» **TASK DIRECTIONS**
Repeat exactly the lines that run from the start of the records below to the line with "Fig. 5. Distribution", including both of those lines but not the pictures.

(DATASET RECORDS Opens)

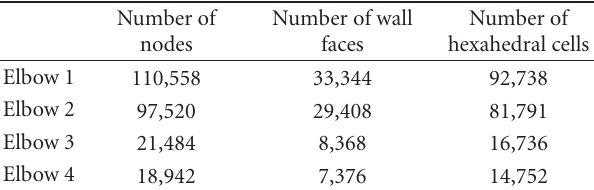
Table 2: Mesh details of all four elbows.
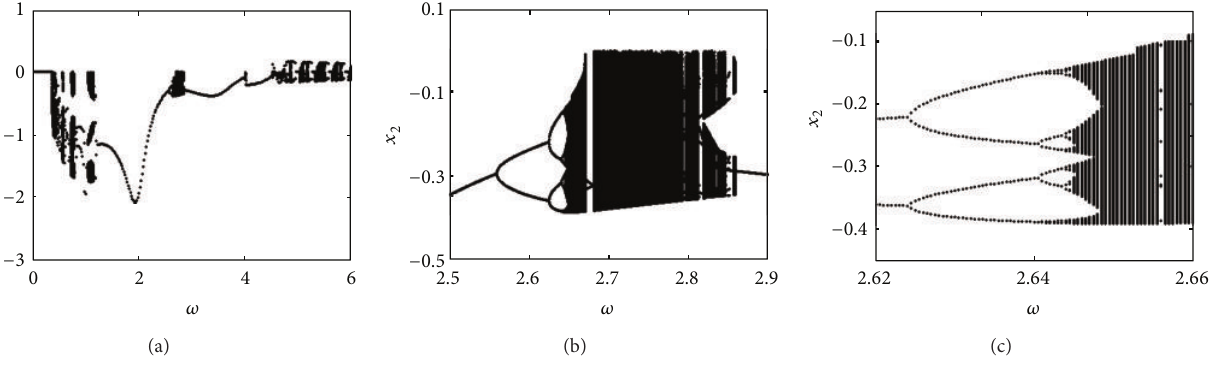
Figure 2: Bifurcation diagram of the system.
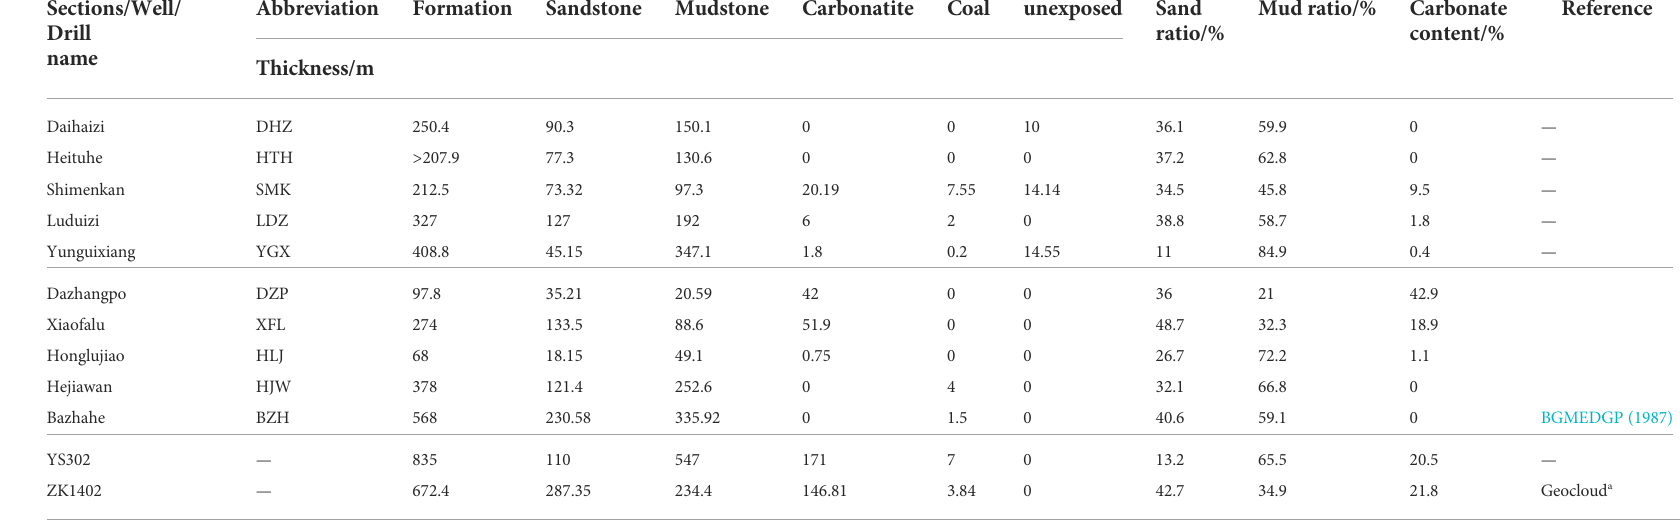
TABLE 1 Lithological dataset of the Jiusi Formation in northeastern Weining. Sections/Well/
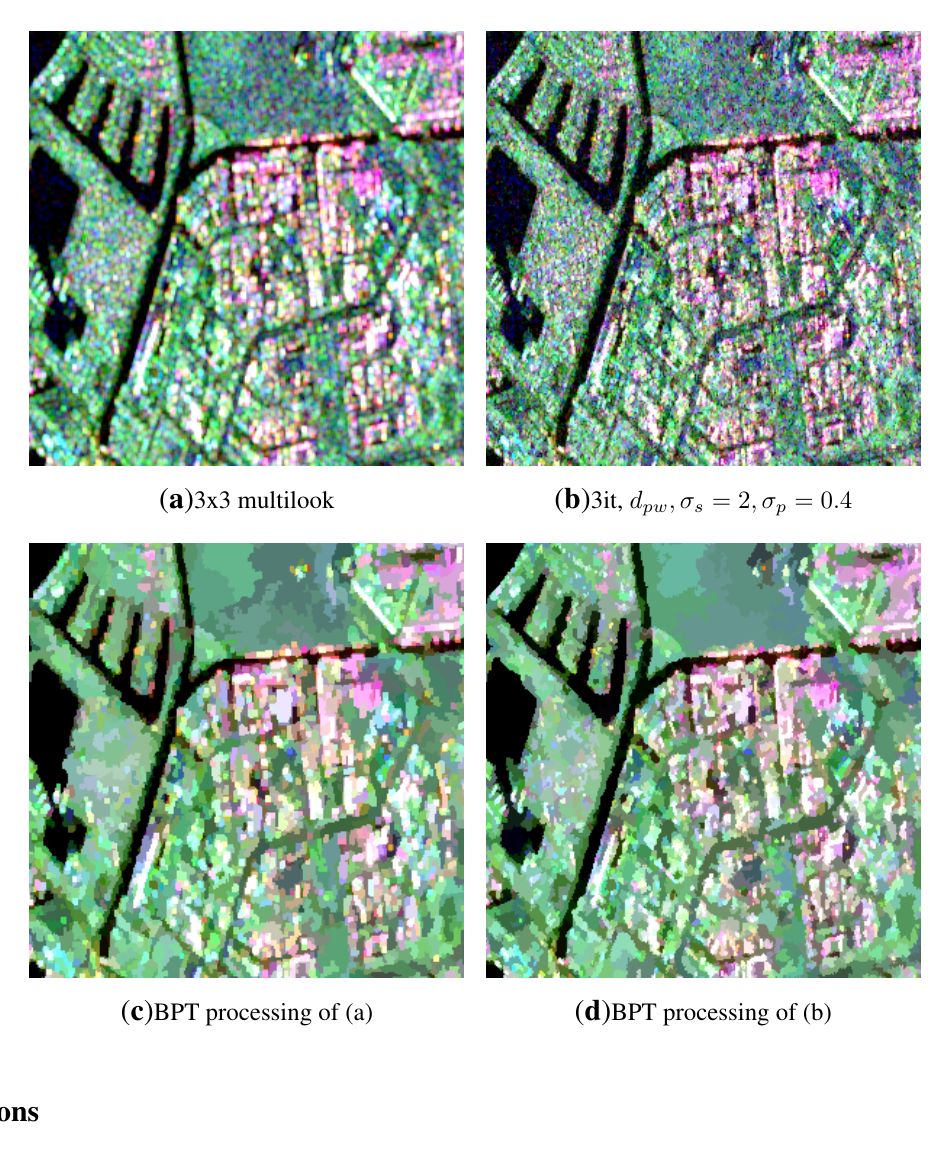
Figure 10. Pauli RGB ( | HH − V V | , | HV + V H | , | HH + V V | are assigned to RGB channels, respectively) of the 3 × 3 multilook ( a ) and the proposed method with 5 × 5 local window V ( b ) as initial filtering for matrix regularization. The corresponding BPT-based field segmentation results are shown on ( c ) and ( d ),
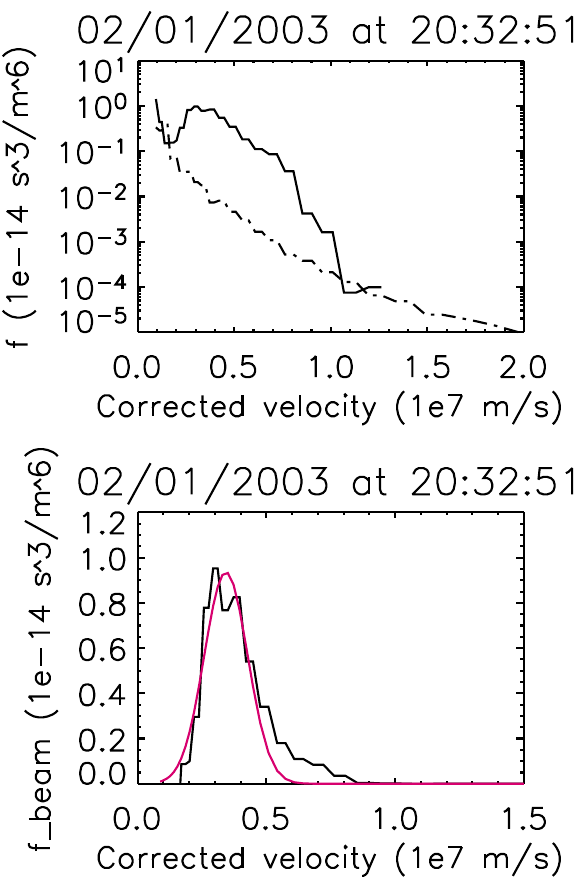
Fig. 5. Distribution function f of 2 January 2003 at 20:32:51 UT as a function of the measured velocity corrected from the spacecraft potential. Top panel: upward component: f // tot (full curve), and the average of the 11 others: f p (dash-dotted curve). Bottom panel: distribution function f //b of the beam itself (black curve) and best Maxwellian fit (red curve).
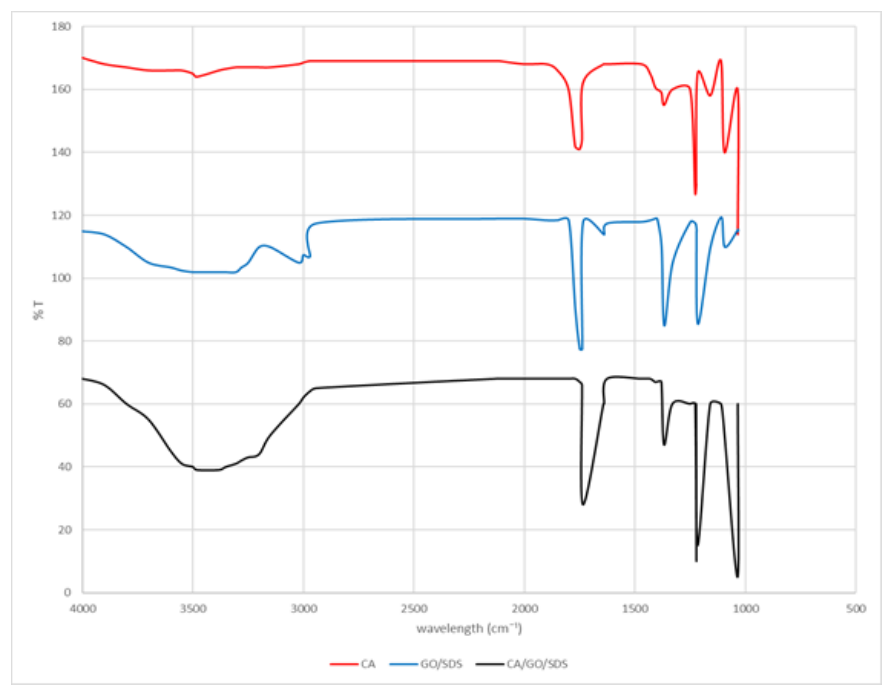
Figure 1. FTIR spectra for CA (red), GO/SDS (blue), and CA/GO/SDS (black) .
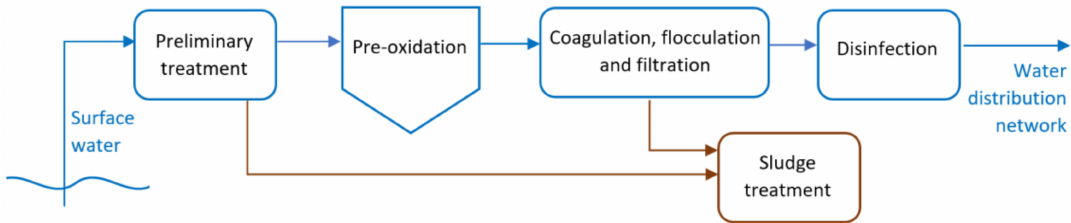
Figure 4. Schematic configuration of Lever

(DATASET RECORDS Closes)

» **EXERCISE RESULT**
Table 2: Mesh details of all four elbows.
Figure 2: Bifurcation diagram of the system.
TABLE 1 Lithological dataset of the Jiusi Formation in northeastern Weining. Sections/Well/
Figure 10. Pauli RGB ( | HH − V V | , | HV + V H | , | HH + V V | are assigned to RGB channels, respectively) of the 3 × 3 multilook ( a ) and the proposed method with 5 × 5 local window V ( b ) as initial filtering for matrix regularization. The corresponding BPT-based field segmentation results are shown on ( c ) and ( d ),
Fig. 5. Distribution function f of 2 January 2003 at 20:32:51 UT as a function of the measured velocity corrected from the spacecraft potential. Top panel: upward component: f // tot (full curve), and the average of the 11 others: f p (dash-dotted curve). Bottom panel: distribution function f //b of the beam itself (black curve) and best Maxwellian fit (red curve).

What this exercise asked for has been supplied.